[SOURCE MATERIAL]
++++++++++++++++++++
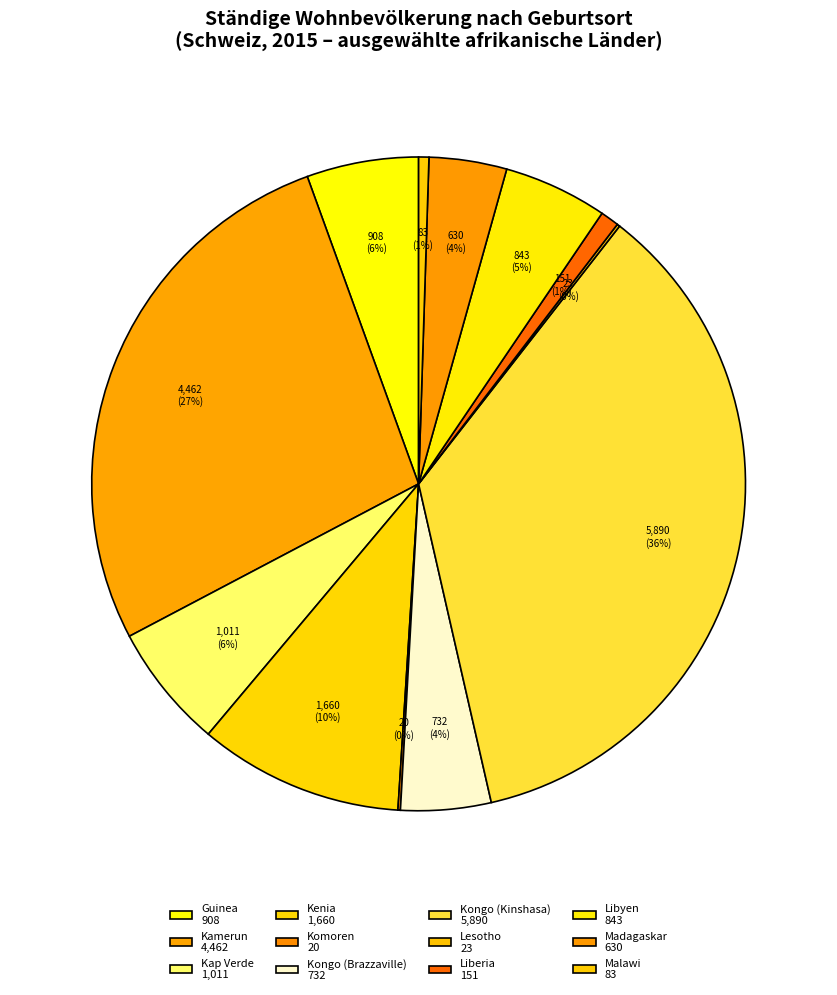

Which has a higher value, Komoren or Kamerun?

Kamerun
++++++++++++++++++++
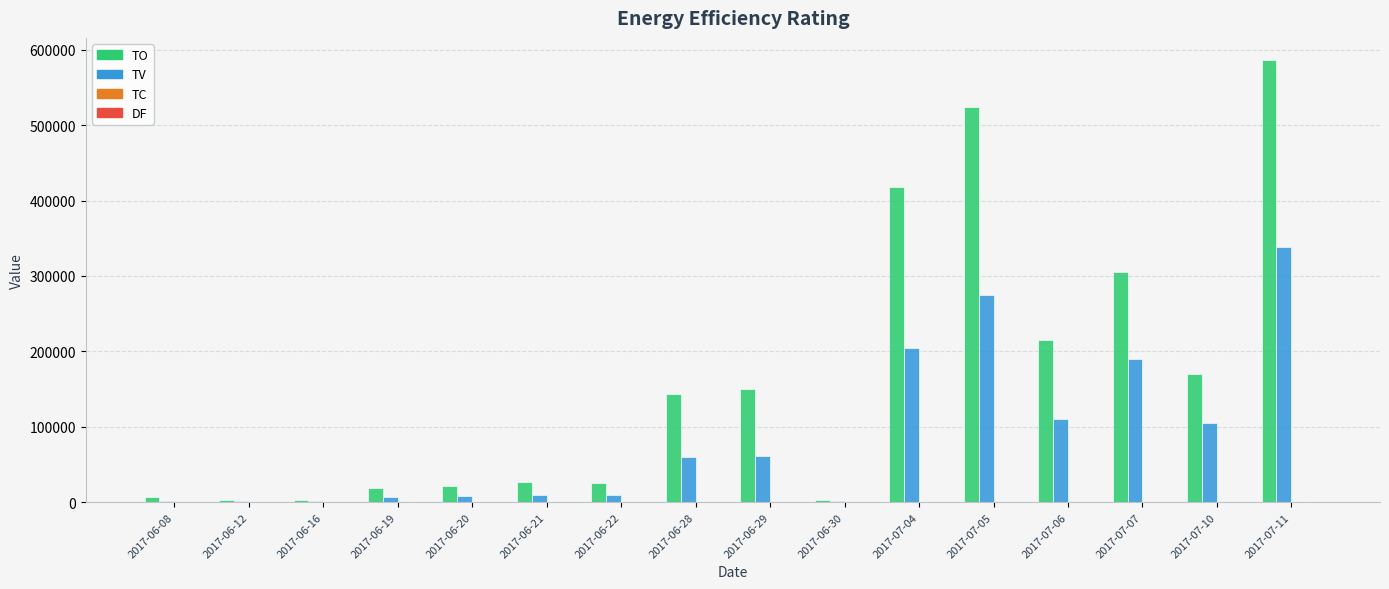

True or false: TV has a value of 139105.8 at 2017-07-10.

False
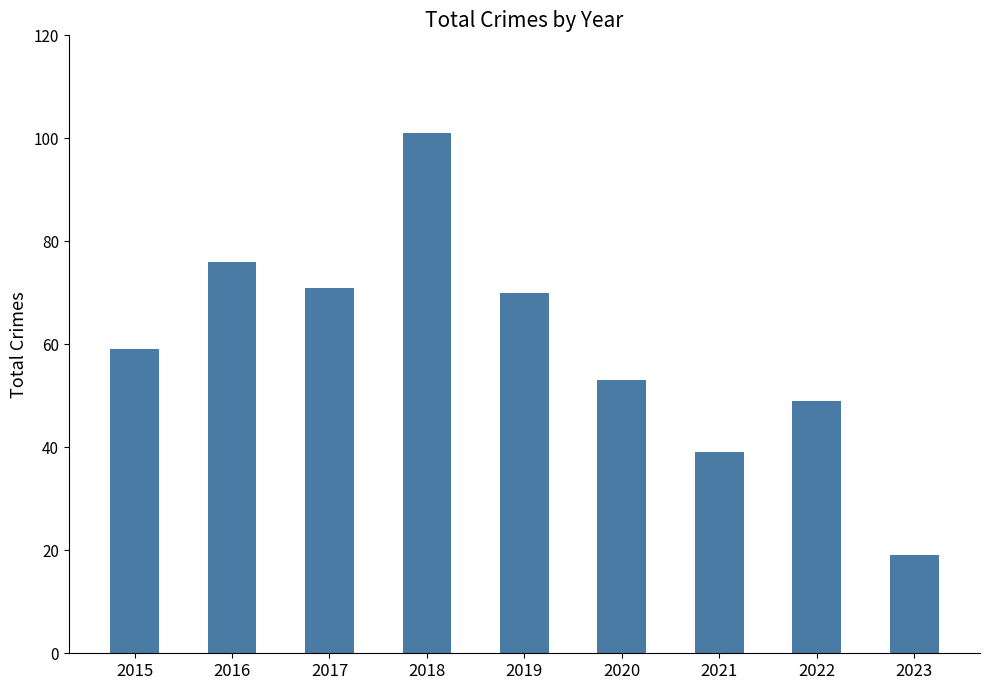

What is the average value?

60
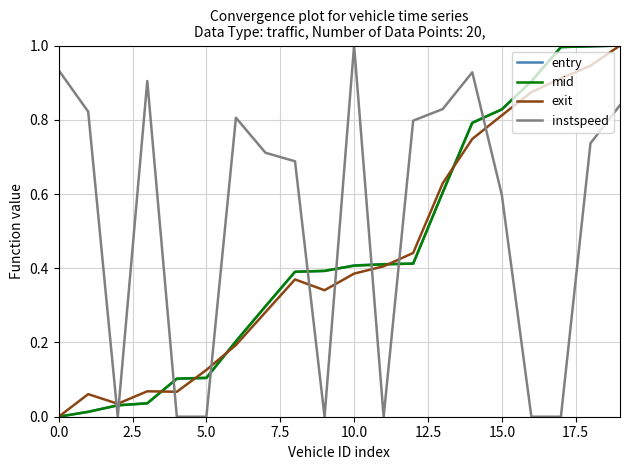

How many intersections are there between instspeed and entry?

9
++++++++++++++++++++
[WORK ITEM] List every line above that contains the word "Kamerun", treating uppercase and lowercase letters as distinct.

[ANSWER SECTION]
Which has a higher value, Komoren or Kamerun?
Kamerun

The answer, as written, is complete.